I think (along with hundreds of millions of other users) that there's a lot of
value behind a broadcast platform like twitter, and I've made some really
important connections on it. It seems arrogant to dismiss that because it
doesn't enable the exact types of communication the author wants to have (that
are addressed by the other platforms he explicitly mentions).

This is a clickbait article headline for the author's blog to get more
attention, if he felt this strongly about communities, conversations, and
against twitter he wouldn't disable comments, and tweet about the article.

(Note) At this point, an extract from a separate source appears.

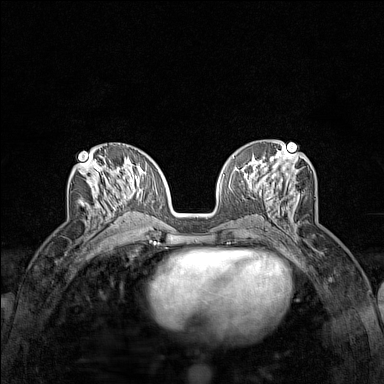
Breast MRI (dynamic contrast-enhanced), one axial slice; slice 67 of 160 in the series (ordered by position); dynamic contrast-enhanced series, time point 2 of 7 at this slice position (early post-contrast); 1.5 T; TE 1.8 ms, TR 5 ms; 1 mm slice thickness; 384 × 384 image matrix. Female patient.
Annotated regions visible in this slice (semi-automatically segmented with operator editing):
- enhancing-tissue mask used for the functional tumour volume (all voxels passing the contrast-enhancement thresholds inside the analysis volume; usually the tumour): bounding box <79,160,121,226> (left, top, right, bottom; pixels)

"This screwdriver is so bad at putting nails in the wall!! We should get rid
of screwdrivers!"

------
tg3
Isn't blogging a form of "broadcast"? Twitter was a originally a "micro-
blogging" service after all.

I don't necessarily disagree with his point about the levels of abuse on
Twitter, but the medium with which he is expressing his message (his blog)
seems to disprove his point.

Why do blog posts seem to be (mostly) free of these levels of abuse, while
they're so rampant on Twitter?

------
negativeview
Eh. I'm definitely a part of several communities on Twitter. It's just that
they're micro-communities that are fluid in size and shape. If I'm talking
business stuff I'll @shazow usually. If it's coding, usually @wolever,
sometimes @shazow or @lnxprgr3, depending on the language/platform/etc.

The whole hashtag thing is ... pretty hit or miss. I wouldn't mind a better
solution to that. But as weak as it is, it's how I found some of my closest
twitter-friends, so it can definitely work.

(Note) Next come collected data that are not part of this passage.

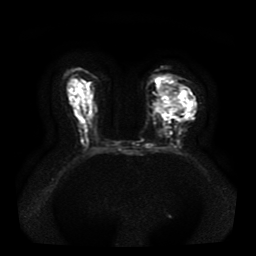
Breast MRI, one axial slice; position 22 of 41 along the scan axis; diffusion-weighted series; image 2 of 4 stored at this slice position (different b-values; order by instance number); 1.5 T; 256 × 256 image matrix. Female patient.
Annotated regions visible in this slice (manually delineated by an expert):
- tumour on diffusion-weighted imaging: box from (x=156, y=91) to (x=184, y=114) px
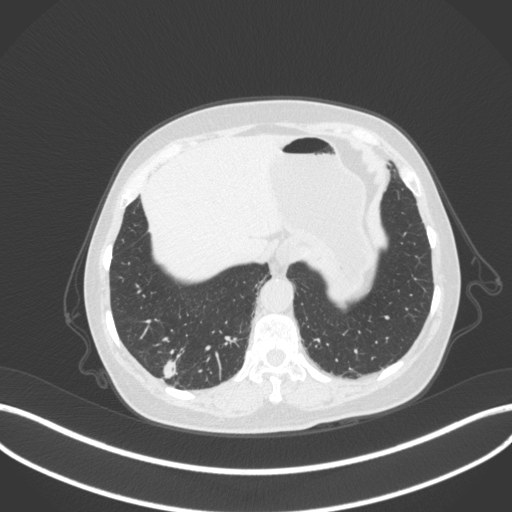
Chest CT, one axial slice. Position 50 of 340 along the scan axis. 120 kVp. Lung window (W 1500 / L -600 HU). 512 × 512 image matrix, field of view 400 × 400 mm. Patient: female, 69 years. From the clinical record (not read from this slice): clinical TNM (as recorded): T1b N0 M0.
Structures marked on this image (bounding box drawn by a radiologist):
- lung tumour (recorded histology: adenocarcinoma): box from (x=160, y=357) to (x=178, y=381) px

Thankfully I haven't had to deal with any harassment issues (not famous, nor a
noticeable minority), though sadly I don't doubt that they exist to some
degree.

And just to be snippy, I find it amusing that he's so against comments on
blogs, preferring that you write your own blog post. Isn't that exactly like
Twitter? Everyone has their own medium, none of which are explicitly
connected...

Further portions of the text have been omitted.